Uma amostra interessante da opinião explicitada por Pécora é Corina: a moça e o jumento, história que configura algo próximo ao segundo capítulo de Lori Lamby. Após colocar uma criança narrando, com displicência e excitação, sobre pedofilia, abuso – “Eu deitei com minha boneca e o homem que não é tão moço pediu para eu tirar a calcinha. Eu tirei. Aí ele pediu para eu abrir as perninhas e ficar deitada e eu fiquei. Então ele começou a passar a mão na minha coxa que é muito fofinha e gorda, e pediu que eu abrisse as minhas perninhas. (…) Daí o homem disse pra eu ficar bem quietinha, que ele ia dar um beijinho na minha coisinha” – Hilda arquiteta uma história marcada pela comicidade desesperada.
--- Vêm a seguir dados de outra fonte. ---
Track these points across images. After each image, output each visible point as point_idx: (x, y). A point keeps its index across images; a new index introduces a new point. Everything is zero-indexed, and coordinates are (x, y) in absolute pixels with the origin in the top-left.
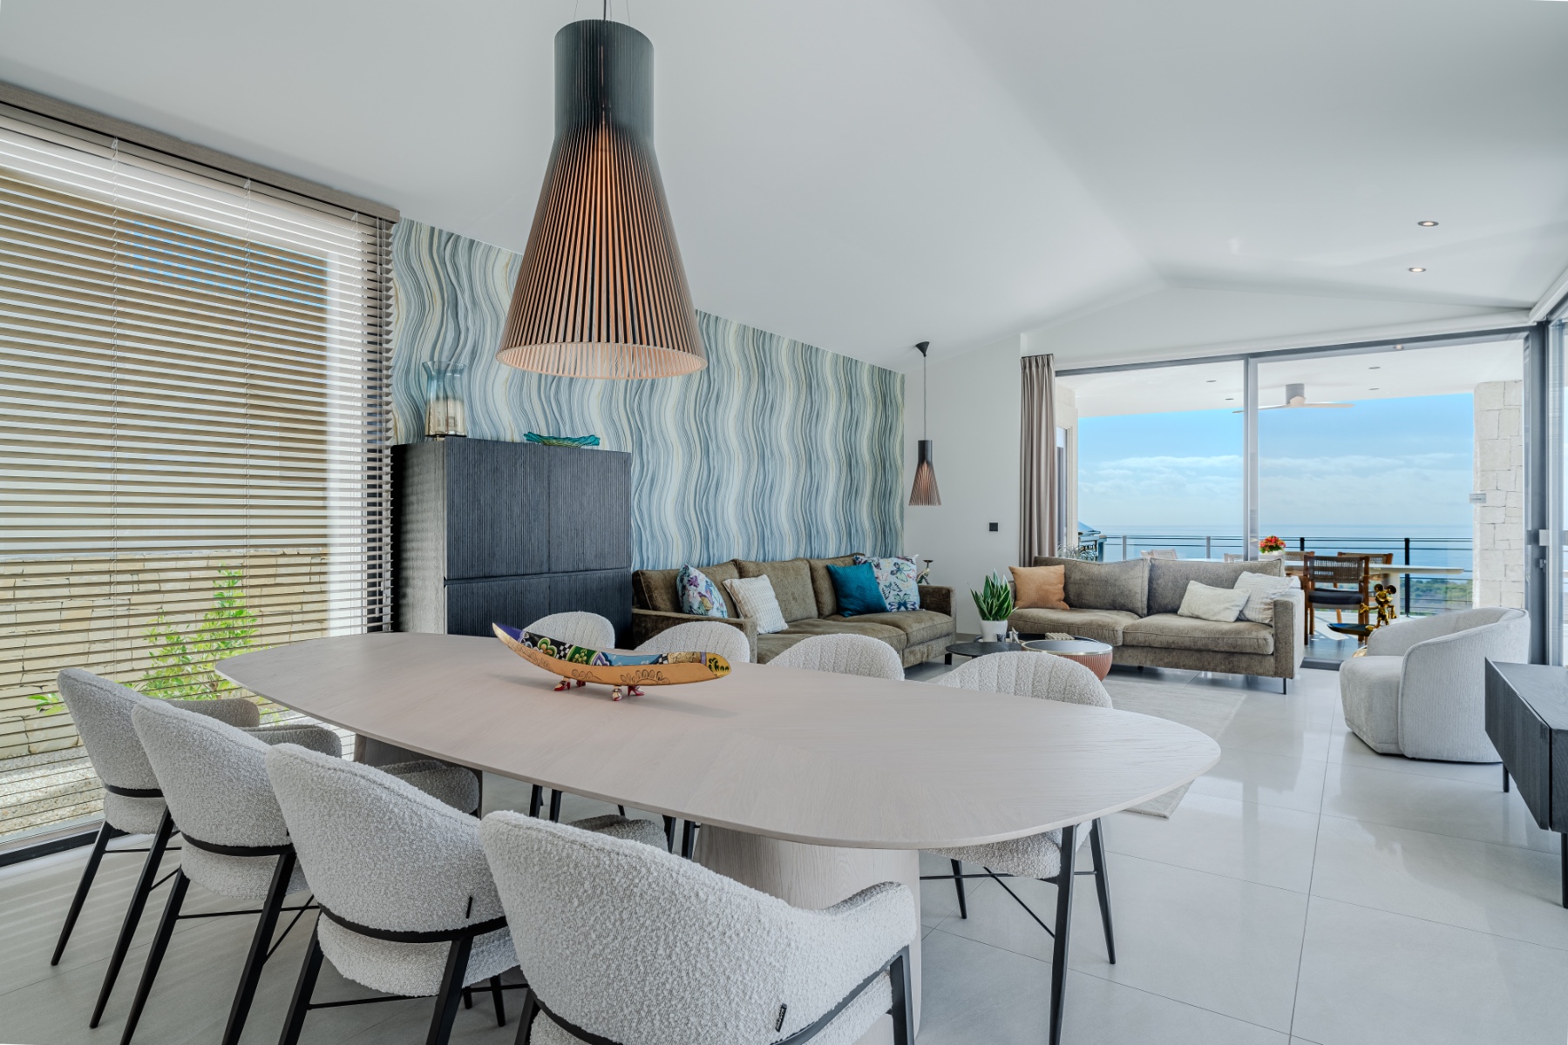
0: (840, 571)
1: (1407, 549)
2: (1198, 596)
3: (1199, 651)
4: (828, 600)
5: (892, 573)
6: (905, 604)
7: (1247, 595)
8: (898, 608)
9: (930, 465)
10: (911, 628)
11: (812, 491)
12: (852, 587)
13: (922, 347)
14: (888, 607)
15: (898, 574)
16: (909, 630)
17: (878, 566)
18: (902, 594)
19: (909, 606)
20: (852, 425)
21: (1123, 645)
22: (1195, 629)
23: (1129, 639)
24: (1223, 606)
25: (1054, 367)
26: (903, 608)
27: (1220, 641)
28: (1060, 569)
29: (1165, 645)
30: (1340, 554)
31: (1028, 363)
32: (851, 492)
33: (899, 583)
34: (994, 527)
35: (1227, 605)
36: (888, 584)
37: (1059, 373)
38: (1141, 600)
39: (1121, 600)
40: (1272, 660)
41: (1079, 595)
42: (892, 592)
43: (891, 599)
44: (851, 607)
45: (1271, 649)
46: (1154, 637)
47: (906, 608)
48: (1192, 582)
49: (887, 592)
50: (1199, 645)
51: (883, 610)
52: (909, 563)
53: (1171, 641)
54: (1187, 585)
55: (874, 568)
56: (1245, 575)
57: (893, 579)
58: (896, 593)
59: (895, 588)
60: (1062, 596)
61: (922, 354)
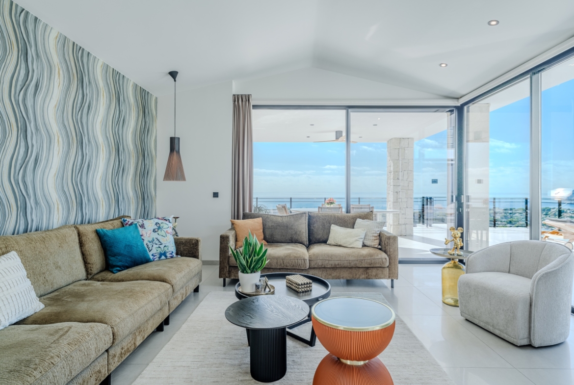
0: (109, 233)
2: (337, 233)
3: (351, 268)
4: (96, 259)
5: (154, 231)
6: (165, 254)
7: (365, 232)
8: (160, 258)
9: (178, 152)
10: (175, 279)
12: (120, 248)
13: (173, 74)
14: (151, 257)
15: (159, 232)
16: (174, 282)
17: (142, 226)
18: (162, 246)
19: (168, 255)
20: (119, 121)
21: (309, 268)
22: (349, 255)
23: (313, 265)
24: (354, 239)
25: (252, 103)
26: (163, 257)
27: (363, 262)
28: (260, 220)
29: (333, 266)
31: (237, 98)
32: (119, 170)
33: (160, 238)
34: (216, 195)
35: (357, 238)
36: (151, 240)
37: (255, 107)
38: (305, 237)
39: (295, 237)
40: (387, 269)
41: (272, 235)
42: (155, 246)
43: (154, 251)
44: (120, 264)
45: (388, 264)
46: (327, 262)
47: (166, 256)
48: (332, 225)
49: (150, 246)
50: (352, 264)
51: (147, 261)
52: (167, 222)
53: (337, 264)
54: (330, 227)
55: (140, 229)
56: (359, 221)
57: (155, 235)
58: (157, 246)
59: (157, 242)
60: (262, 237)
61: (173, 80)
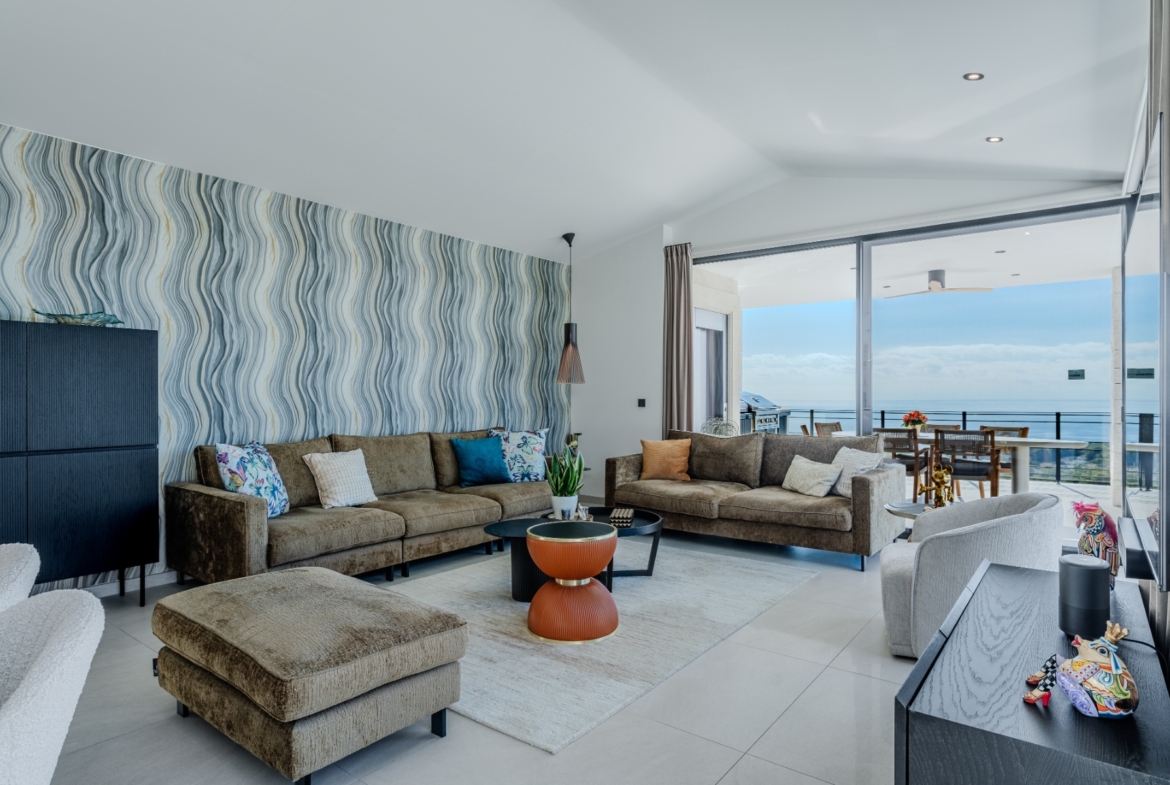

Tem início o relato das aventuras sexuais do jovem Edenir. A relação lasciva (e machista) com a garota Corina é marcada por penetrações em animais, embaraços familiares e religiosos, além de passagens nas quais a descoberta do sexo é muito mais entrega que conflito. O riso, contido por certo acordo ético e moral velado durante a primeira parte da publicação, acaba saltando para fora do leitor.

No panorama da literatura erótica, a mulher, muitas vezes, possui um lugar ambivalente: ela é submissa e dependente de uma contemplação masculina, mas também é estrela em alguns contextos, em que os homens tornam-se quase irrelevantes. Aqui, Hilda destrói mais um padrão, segundo Johnny. Para o pernambucano, no erotismo hilstiano, a figura feminina pretende anular ideias estanques de gênero. “Mesmo quando a mulher é colocada no centro da indústria de livros eróticos, geralmente, ela não escapa de ser representada sob um olhar machista, sobretudo no âmbito do Brasil. O posicionamento da mulher na literatura de uma sociedade tão machista sempre vai ter influência, em maior ou menor grau, da ideologia patriarcal dominante”, observa.

Contudo, ele afirma concordar com a crítica feminista Elaine Showalter, quando ela ratifica que a literatura produzida por mulher é um discurso de duas vozes: uma dominante (machista) e outra silenciada (feminista). “Em outras palavras, as obras de autoria feminina, mesmo que reafirmem arquétipos, sempre vão revelar, nas entrelinhas, a opressão social de que as mulheres são vítimas. No erotismo de Hilda, a figura feminina ocupa um lugar de subversão de estereótipos sobre a mulher, sobretudo enquanto escritora. Entretanto, a paulista não imprimiu um feminismo panfletário sobre suas personagens. Muitas delas possuem a mesma liberdade sexual de que o homem goza em nossa sociedade, e isso bastou para chocar o pudor de muitos leitores e leitoras”, conclui.

No ano trópico, convencionado pelo calendário ocidental, o período de estio dura apenas três meses. Na obra obscena hilstiana, a atmosfera solar permanece (sem data para mudanças naturais significativas), acompanhada por possibilidades de queimaduras definitivas e mergulhos no abismo.